■ Tasks
1 – In the CEED statement on the CBCP pastoral statement, render this sentence in Spanish: "The same could, unfortunately, not be said of other climate actors in the country, despite the Philippines’ extreme vulnerability to climate change impacts."
2 – Carry on the CEED statement on the CBCP pastoral statement, beginning after its final sentence.

■ Excerpt
◇ ◇ ◇

CEED on the Pastoral Statement of the CBCP, “A Call for Unity and Action Amid A Climate Emergency and Planetary Crisis”
The Center for Energy, Ecology, and Development (CEED) lauds the leadership of the Catholic Bishops’ Conference of the Philippines (CBCP) in fighting to hasten the decarbonization of all sectors of society as an urgent response to the climate crisis. We commend the CBCP’s commitment to call for action from its congregation and accountability from financial institutions, energy and extractive companies, and government leaders to turn away from fossil fuels, particularly coal and fossil gas, in keeping with the ideals of ecological and social justice, equity, and stewardship of our Common Home, especially in the face of an enduring pandemic.
By setting a critical 2025 deadline for itself and the banks, institutions, and companies it has financial relationships with for concrete action in closing the money pipeline to coal, fossil gas, and destructive extractive activities, the CBCP exhibits a clear understanding of the urgency required by the rapidly closing window to keep global temperature rise no more than 1.5°C by the end of the century. The same could, unfortunately, not be said of other climate actors in the country, despite the Philippines’ extreme vulnerability to climate change impacts.
Moreover, we are thrilled that the CBCP calls for the end not only of coal, which reigned over our power mix in the last decade, but also fossil gas, the Department of Energy’s (DOE) new ‘preferred fuel’ questionably touted as the bridge we need on the way to a more sustainably powered future. Pursued to the full, action against fossil gas financing called for by the Pastoral Statement would be crucial in the fight to protect the Verde Island Passage (VIP) – a marine corridor with bountiful biodiversity akin to an Amazon of the oceans. Batangas, a province encompassed by the VIP, is, today, the epicenter of massive LNG and fossil gas expansion in the country.

◇ ◇ ◇

■ Entries provided
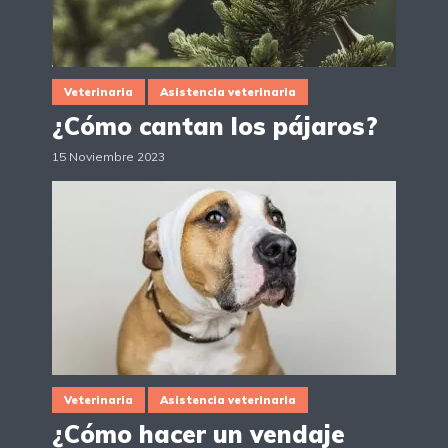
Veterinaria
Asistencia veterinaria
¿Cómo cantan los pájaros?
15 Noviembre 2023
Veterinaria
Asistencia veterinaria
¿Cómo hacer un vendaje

◇ ◇ ◇

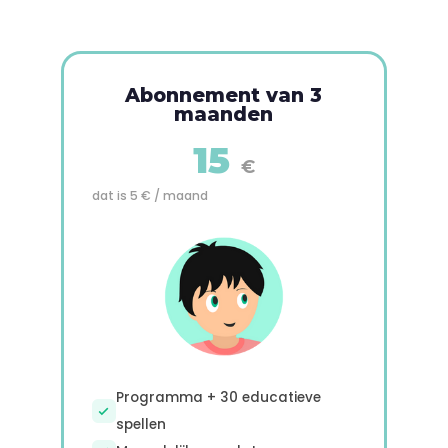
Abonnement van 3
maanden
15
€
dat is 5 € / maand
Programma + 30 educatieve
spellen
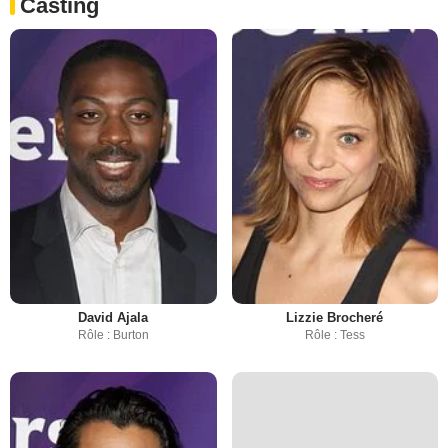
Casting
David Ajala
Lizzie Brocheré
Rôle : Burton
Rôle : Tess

◇ ◇ ◇

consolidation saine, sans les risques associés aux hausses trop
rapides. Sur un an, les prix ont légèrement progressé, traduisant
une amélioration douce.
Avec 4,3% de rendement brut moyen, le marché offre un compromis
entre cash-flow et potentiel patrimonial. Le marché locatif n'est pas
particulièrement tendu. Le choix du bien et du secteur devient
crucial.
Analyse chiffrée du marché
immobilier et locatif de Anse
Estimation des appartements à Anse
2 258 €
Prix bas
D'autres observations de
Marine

◇ ◇ ◇

■ Responses
1 – Lamentablemente, no podría decirse lo mismo de otros actores climáticos del país, a pesar de la extrema vulnerabilidad de Filipinas a los impactos del cambio climático.

2 –
We hope that the CBCP’s move of examining the environmental and social impacts of the activities of financial institutions handling the Church’s resources, ensuring investments are made only in genuinely sustainable ventures moving forward, and promoting the use of renewable energy in their own facilities may be an example that will inspire its stakeholders to take a closer look at the impact of their own financial activities. We also celebrate the CBCP’s institutionalization of ecological efforts through the National Laudato Si’ Program, Ecology Desks, and partnerships with schools, as well as their commitment to engage government and other public stakeholders to protect the environment, indigenous groups, and environmental defenders.
CEED is hopeful that this leadership by the Catholic Church will serve as a signal to other civic organizations, movements, and communities that we all stand in unity in this fight against climate destruction. We also hope that this will serve as a signal to powerful institutions such as banks and financial intermediaries, and government bodies, that we all demand accountability, increased ambition, and aggressive action for energy transformation and ecological justice.